Associating Medical Content and Context
Associating medical content such as diseases, disorders, and medications with the patient and medical context is critical to achieve this effective application of medical knowledge. Extensive research has been carried out into the association of medical context with medical content and how it is most effectively used to identify the most appropriate web based health and medical knowledge.
A methodology has been defined to map Medical Context Descriptors to Open Biomedical Ontologies. This allows the definition and mapping of Disease Context Descriptors to disease classes so that Medical Knowledge Applications and searches can be developed that vary according to the disease, disorder, or medication on which the user is seeking information and knowledge.


Identifying and ranking sources of web-based medical information
Analysis of a number of disease searches show that approximately 40% of the results come from .com web sites, 26% from medical associations and organizations, 10% from government, 5% from medical libraries and the NIH, and 2% from universities. These web sites are grouped into Source Categories.
Research showed referenced web sites vary per disease class as web sites are often focused on a disease class. From this research it follows that web sites must be ranked and qualified per disease class through a “Medical Information IQ” page ranking to give meaningful results. Web sites are ranked by the amount of information they contain on a particular disease, disease class, and medication. This ranking is measured per disease class through the web site "Medical Information Density" and is expressed as the web site "Medical Information IQ" for a disease class and disease.

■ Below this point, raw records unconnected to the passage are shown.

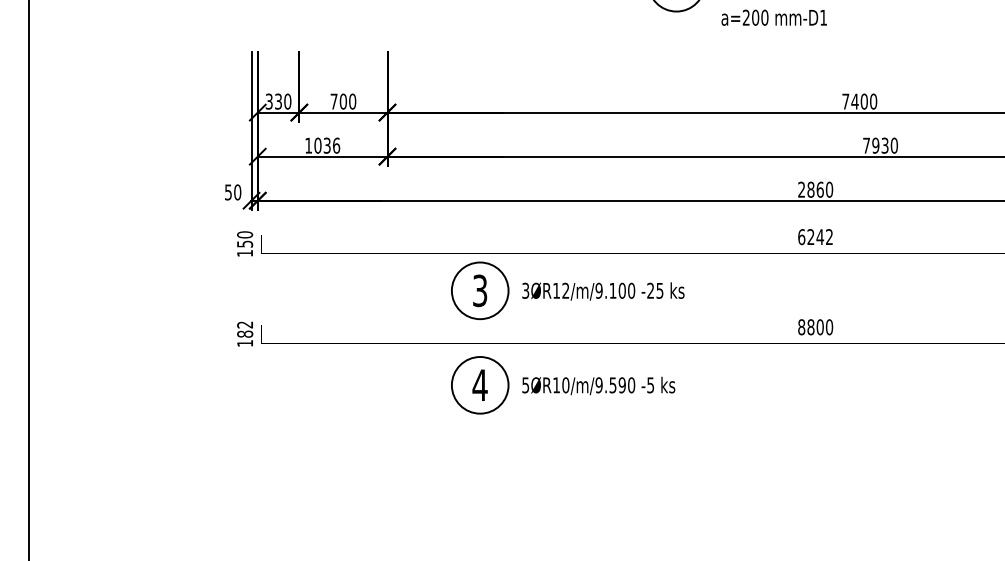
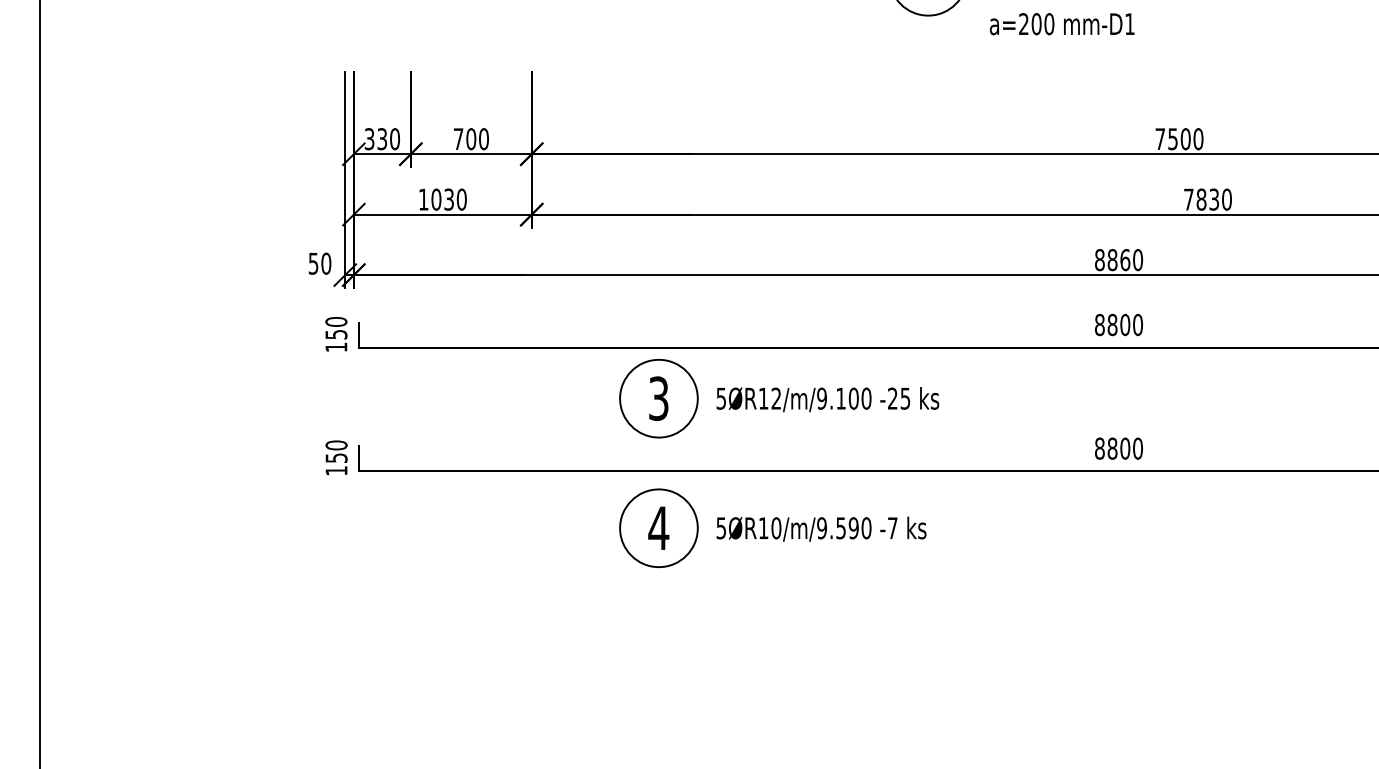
text: (854, 101) -> (1172, 139), 7400 -> 7500
text: (336, 145) -> (461, 199), 1036 -> 1030
text: (875, 145) -> (1201, 199), 7930 -> 7830
text: (801, 190) -> (1099, 260), 2860 -> 8860
text: (815, 236) -> (1118, 324), 6242 -> 8800
text: (525, 289) -> (721, 397), 3ØR12/m/9.100 -> 5ØR12/m/9.100
text: (245, 329) -> (336, 451), 182 -> 150
text: (650, 385) -> (892, 528), -5 -> -7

Medical Knowledge Applications
The Medical Knowledge Base, mapped from Open Biomedical Ontologies, OBO, and in particular the Disease Ontology, DO, supports a number of Medical Knowledge Applications that associate disease attributes, in plain text, with diseases and disorders. Symptom Search associates plain text primary and secondary symptoms, as described by the user, with likely matching diseases. Diagnostic test results, laboratory tests and ECG results are described in plain text by the user for the Diagnostic Test Search. Genetics search associates genes, proteins, and genetic markers with diseases.


Clinical Knowledge Applications
The Clinical Knowledge Portal is designed for clinicians, physicians, researchers, and students to consult key clinical knowledge and information on patient care and clinical research. Answering Clinical Questions research showed that 20% of resulting documents from a clinical question search have some relevance to the clinical question and 10% are extremely relevant. Results from Clinical Knowledge Applications and Clinical Question Search are ranked by Clinical Relevance Score. This score is calculated from the frequency and proximity of clinical question keywords in the resulting clinical documents and web pages.


Viewing Medical Ontologies
The Open Biomedical Ontologies and the Disease Ontology provide the relationships between diseases and a comprehensive view and navigation of diseases which is unsuited for user references. Ontology Views allow user groups to define views of the comprehensive ontology and relationships that are suited to their needs. Different Ontology Views can be created for healthcare consumers, patients, physicians, specialists, healthcare professionals, academics, and students. Ontology Views can also be created for constituencies within these groups who require specialized Ontology Views on a subset of the ontology.